Group II intron RNAs self-splice via base-pairing interactions between exon-binding sites (EBS1 & EBS2) on the ribozyme and intron-binding sites (IBS1 & IBS2) at the 5′ exon region (Lambowitz & Zimmerly, 2011). Despite a common origin, the P. purpureum introns that encode an IEP appear to have a highly variable EBS (Fig. S18) perhaps explaining their ability to spread to novel sites in these plastid genomes. Each EBS/IBS pairing is uniquely associated with an intron/IEP combination, and complementarity between both is present. EBS1 and/or EBS2 were not identified for the mat1a, mat1b, and mat1c introns. Interestingly, EBS1 is located at the same site in the nucleotide alignment, whereas the EBS2 position is variable due to length heterogeneity between introns. Understanding how variation in these binding sites affects the ability of group II introns to self-splice and bind target DNA is paramount for ‘targetron’ development (Enyeart et al., 2014) and application of these mobile elements to biotechnology.

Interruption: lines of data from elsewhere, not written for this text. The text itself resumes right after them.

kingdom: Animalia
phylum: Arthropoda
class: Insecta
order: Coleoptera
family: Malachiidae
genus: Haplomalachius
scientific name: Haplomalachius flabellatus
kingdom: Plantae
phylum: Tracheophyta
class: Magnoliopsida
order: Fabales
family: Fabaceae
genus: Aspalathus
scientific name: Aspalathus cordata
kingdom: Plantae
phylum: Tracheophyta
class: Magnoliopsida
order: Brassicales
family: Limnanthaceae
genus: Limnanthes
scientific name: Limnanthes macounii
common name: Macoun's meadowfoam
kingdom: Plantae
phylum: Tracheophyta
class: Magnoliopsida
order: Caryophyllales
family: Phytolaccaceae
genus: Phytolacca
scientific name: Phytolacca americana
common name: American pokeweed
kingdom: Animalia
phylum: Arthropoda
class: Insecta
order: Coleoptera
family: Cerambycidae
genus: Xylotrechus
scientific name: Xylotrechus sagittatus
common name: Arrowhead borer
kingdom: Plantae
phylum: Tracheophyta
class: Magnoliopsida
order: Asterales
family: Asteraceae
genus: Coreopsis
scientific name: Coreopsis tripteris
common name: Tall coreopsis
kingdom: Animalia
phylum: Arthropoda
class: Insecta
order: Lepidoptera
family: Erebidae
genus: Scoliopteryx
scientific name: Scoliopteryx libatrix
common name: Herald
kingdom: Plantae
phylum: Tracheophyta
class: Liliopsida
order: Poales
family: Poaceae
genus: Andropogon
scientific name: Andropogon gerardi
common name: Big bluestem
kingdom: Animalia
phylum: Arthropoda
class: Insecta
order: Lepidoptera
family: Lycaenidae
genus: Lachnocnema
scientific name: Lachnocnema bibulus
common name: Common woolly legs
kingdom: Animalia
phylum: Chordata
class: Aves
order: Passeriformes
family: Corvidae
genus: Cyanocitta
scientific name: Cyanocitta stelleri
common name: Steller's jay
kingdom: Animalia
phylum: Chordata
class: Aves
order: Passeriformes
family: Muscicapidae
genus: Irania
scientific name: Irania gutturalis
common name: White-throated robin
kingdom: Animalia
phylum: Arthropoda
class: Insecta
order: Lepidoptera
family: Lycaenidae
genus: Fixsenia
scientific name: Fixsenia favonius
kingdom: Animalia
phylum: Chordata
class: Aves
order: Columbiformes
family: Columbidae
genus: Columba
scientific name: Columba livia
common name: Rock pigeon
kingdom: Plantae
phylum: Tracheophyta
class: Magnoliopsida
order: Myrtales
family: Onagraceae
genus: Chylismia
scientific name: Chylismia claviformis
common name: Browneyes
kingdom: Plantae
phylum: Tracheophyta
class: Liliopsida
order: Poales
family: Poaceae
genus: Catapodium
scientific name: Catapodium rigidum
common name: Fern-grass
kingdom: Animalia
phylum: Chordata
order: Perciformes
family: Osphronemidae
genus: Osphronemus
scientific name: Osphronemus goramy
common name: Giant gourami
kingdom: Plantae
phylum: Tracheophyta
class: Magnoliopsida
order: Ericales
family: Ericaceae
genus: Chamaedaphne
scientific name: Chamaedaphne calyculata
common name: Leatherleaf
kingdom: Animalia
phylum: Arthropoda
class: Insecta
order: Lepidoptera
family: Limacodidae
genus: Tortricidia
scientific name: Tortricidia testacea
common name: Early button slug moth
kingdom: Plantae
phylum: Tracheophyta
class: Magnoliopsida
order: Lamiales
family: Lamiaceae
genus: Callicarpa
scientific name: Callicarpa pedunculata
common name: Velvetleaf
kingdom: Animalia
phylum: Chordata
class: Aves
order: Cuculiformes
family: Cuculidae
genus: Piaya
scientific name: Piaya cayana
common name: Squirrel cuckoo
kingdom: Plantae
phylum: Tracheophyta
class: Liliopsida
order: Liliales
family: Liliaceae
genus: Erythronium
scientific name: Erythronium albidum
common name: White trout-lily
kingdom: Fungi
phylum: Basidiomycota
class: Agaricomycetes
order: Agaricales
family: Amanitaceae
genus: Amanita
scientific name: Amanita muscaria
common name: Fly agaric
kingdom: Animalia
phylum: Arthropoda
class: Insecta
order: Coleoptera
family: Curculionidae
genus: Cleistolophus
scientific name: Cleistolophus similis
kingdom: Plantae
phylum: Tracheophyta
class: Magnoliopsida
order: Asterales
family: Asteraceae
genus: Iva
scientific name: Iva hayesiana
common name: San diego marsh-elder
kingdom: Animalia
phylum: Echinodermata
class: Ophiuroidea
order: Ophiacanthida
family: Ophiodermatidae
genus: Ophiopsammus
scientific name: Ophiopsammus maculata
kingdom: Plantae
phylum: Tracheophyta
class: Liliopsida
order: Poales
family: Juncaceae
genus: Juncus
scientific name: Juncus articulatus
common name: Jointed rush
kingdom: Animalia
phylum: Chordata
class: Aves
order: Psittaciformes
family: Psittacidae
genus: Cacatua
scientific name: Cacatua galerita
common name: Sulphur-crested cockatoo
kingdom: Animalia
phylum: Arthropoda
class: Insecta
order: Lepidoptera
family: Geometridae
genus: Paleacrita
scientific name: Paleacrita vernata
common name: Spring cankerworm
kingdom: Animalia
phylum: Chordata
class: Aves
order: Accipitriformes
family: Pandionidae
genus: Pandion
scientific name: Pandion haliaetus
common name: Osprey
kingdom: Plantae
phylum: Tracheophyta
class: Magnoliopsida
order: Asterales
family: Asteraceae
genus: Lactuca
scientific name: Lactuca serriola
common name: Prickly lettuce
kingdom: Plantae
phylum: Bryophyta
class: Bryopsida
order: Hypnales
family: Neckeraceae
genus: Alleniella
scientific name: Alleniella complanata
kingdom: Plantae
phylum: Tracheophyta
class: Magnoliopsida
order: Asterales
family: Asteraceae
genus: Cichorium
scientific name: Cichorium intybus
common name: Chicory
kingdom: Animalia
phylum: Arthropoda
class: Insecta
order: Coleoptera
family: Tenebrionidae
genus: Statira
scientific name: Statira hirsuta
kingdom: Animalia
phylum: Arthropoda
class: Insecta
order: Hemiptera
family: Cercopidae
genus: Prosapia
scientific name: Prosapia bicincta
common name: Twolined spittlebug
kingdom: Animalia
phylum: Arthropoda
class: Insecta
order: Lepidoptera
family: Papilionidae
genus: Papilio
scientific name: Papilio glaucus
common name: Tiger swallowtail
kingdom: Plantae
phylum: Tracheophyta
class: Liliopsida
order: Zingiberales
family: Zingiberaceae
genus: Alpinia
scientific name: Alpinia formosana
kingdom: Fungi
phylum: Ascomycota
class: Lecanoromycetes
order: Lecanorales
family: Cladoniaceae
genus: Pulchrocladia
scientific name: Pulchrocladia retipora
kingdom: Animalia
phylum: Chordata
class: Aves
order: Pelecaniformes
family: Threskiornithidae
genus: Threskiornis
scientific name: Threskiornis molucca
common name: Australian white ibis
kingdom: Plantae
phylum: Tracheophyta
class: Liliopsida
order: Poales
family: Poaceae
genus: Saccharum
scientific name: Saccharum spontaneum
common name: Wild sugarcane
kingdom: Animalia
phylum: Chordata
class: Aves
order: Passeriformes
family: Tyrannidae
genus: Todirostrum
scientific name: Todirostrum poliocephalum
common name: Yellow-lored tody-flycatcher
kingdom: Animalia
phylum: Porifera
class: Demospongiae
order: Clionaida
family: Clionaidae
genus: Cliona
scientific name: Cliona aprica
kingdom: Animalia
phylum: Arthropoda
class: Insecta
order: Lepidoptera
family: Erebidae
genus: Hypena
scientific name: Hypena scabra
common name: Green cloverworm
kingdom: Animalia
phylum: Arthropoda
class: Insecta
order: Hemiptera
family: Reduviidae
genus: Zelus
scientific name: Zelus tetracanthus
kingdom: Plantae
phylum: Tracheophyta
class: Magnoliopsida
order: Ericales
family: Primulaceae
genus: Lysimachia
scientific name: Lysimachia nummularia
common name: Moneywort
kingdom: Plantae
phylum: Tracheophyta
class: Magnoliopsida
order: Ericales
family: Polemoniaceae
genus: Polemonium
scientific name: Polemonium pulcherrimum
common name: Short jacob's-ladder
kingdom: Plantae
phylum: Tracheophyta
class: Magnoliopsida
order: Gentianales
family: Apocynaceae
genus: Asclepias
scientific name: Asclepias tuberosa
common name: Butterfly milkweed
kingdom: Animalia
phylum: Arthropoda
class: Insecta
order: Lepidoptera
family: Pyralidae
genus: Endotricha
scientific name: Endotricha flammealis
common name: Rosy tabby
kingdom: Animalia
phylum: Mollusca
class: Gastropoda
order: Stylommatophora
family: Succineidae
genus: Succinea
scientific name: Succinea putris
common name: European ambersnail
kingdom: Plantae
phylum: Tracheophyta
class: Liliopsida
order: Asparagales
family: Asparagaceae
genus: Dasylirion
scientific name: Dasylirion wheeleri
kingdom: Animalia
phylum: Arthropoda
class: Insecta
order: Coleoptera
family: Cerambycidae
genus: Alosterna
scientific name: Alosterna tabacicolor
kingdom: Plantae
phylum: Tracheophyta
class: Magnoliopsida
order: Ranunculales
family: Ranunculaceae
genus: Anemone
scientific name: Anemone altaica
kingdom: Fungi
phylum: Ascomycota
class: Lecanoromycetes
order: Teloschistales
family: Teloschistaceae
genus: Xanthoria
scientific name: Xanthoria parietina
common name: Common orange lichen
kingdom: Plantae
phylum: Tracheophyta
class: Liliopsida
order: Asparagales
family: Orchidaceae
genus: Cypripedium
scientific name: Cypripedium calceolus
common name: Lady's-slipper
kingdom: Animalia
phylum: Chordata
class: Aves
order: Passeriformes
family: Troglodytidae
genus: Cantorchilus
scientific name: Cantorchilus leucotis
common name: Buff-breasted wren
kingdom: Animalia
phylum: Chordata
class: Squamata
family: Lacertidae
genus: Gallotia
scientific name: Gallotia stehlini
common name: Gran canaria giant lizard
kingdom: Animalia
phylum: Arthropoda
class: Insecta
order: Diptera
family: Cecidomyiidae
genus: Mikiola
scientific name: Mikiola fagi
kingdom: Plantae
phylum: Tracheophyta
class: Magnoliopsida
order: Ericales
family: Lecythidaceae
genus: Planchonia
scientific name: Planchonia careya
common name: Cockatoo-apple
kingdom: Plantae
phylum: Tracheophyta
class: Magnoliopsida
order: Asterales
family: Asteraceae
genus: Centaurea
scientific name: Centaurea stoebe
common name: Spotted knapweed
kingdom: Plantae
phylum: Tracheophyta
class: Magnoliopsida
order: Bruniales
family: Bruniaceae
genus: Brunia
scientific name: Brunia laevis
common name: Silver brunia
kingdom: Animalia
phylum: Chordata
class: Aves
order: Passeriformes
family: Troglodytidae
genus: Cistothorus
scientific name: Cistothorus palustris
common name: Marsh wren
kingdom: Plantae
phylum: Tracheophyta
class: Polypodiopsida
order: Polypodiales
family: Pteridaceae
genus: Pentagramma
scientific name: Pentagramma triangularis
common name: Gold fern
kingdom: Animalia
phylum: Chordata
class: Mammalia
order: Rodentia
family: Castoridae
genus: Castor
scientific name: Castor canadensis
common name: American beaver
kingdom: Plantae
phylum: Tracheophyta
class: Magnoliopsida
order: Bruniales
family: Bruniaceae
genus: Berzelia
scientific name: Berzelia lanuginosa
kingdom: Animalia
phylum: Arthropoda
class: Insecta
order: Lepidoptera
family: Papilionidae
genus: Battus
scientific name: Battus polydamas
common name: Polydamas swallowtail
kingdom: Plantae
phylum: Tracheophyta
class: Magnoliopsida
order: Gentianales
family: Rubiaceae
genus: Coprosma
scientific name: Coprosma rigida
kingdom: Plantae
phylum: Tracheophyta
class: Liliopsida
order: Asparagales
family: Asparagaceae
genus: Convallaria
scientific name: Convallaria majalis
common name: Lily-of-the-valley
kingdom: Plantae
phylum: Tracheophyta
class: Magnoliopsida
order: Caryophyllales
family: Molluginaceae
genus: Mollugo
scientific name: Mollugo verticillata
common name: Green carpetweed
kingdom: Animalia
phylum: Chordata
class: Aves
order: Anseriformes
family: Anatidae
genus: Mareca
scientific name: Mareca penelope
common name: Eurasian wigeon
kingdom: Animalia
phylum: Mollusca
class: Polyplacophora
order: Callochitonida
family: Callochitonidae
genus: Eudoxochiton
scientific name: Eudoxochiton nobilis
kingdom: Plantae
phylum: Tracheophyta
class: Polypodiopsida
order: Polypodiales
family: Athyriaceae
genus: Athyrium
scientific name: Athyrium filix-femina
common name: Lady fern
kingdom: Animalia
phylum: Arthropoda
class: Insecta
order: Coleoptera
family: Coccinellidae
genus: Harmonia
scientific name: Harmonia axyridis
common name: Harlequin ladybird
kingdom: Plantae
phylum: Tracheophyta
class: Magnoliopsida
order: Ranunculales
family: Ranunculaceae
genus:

Finally, sequence alignment of the P. purpureum introns described here with the five Rhodomonas salina introns presented in Khan & Archibald (2008) (Fig. S17) demonstrates that the domain organization and secondary structure of these elements in both species are similar. We were thus able to derive amended secondary structures for the cryptophyte models proposed by Maier et al. (1995) and Khan & Archibald (2008) using P. purpureum as a guide. In doing so, we identified a cryptophyte domain IVa similar to that in P. purpureum that contains the IEP and has modified domains DII and DIII (e.g., Fig. S19). We propose that the non-canonical features described by Khan & Archibald (2008) in R. salina and H. andersenii (i.e., domain insertions, ORF relocation, absence of internal splicing) can be explained by degeneration of the endonuclease domain between the protein C-terminus and domain IVa. Amended structures for the remaining cryptophyte introns are presented herein (Figs. S19–S23).

Red algal twintrons

Introns nested within other introns (or twintrons) were first reported in the Euglena gracilis plastid (Copertino & Hallick, 1991). Since then, group II/III twintrons have been reported at multiple sites in complete Euglenozoa plastid genomes (E. gracilis and Monomorphina aenigmatica; Pombert et al., 2012) and from the plastid genomes of the cryptophytes Rhodomonas salina and Hemiselmis andersenii (Maier et al., 1995; Khan et al., 2007 (however see discussion, above)). Twintrons have also been described in the prokaryotes Thermosynechococcus elongatus, a thermophilic cyanobacterium (Mohr, Ghanem & Lambowitz, 2010) and in Methanosarcina acetivorans, an archaebacterium (Dai & Zimmerly, 2003). Here we provide the first description of twintrons in rhodophyte plastid genomes, and the first known report of an inner intron (mat1f) found nested within two different outer introns (while also inserted in a third gene). The plastid genomes of three P. purpureum strains each contain two twintrons encoding mat1fa and mat1fb (Figs. 2A and 2B) that are bounded by different outer introns inserted in the rpoC2 and atpI genes, respectively. Two strains contain a copy of the inner intron/IEP inserted singly within the atpB gene as mat1fc. Alignment of the outer and inner twintron regions together with the other introns shows that the two different twintrons have very similar structures (Fig. S1) Despite partial sequence similarity (78.2% sequence identity in pairwise comparisons), the two outer introns have similar IEP remnants. The IEPs are truncated at the same site, likely due to a partial protein deletion. Approximately 130 nt and 555 nt, respectively, remain in the 5′ and 3′ regions of the former IEP in the external introns. Presumably, the later insertion of the inner intron happened at the same binding site (85 nt further downstream from the excision site). Our analyses show that the closely related outer introns int.b (atpI) and int.b (rpoC2; Fig. 3) in P. purpureum retain IEP remnants that have been truncated in the same region due to inner intron insertion at the same DIV target site (Fig. S17). Of future interest is to study the splicing of these red algal twintrons to confirm that excision occurs in consecutive steps as in other plastid twintrons (Copertino, Shigeoka & Hallick, 1992).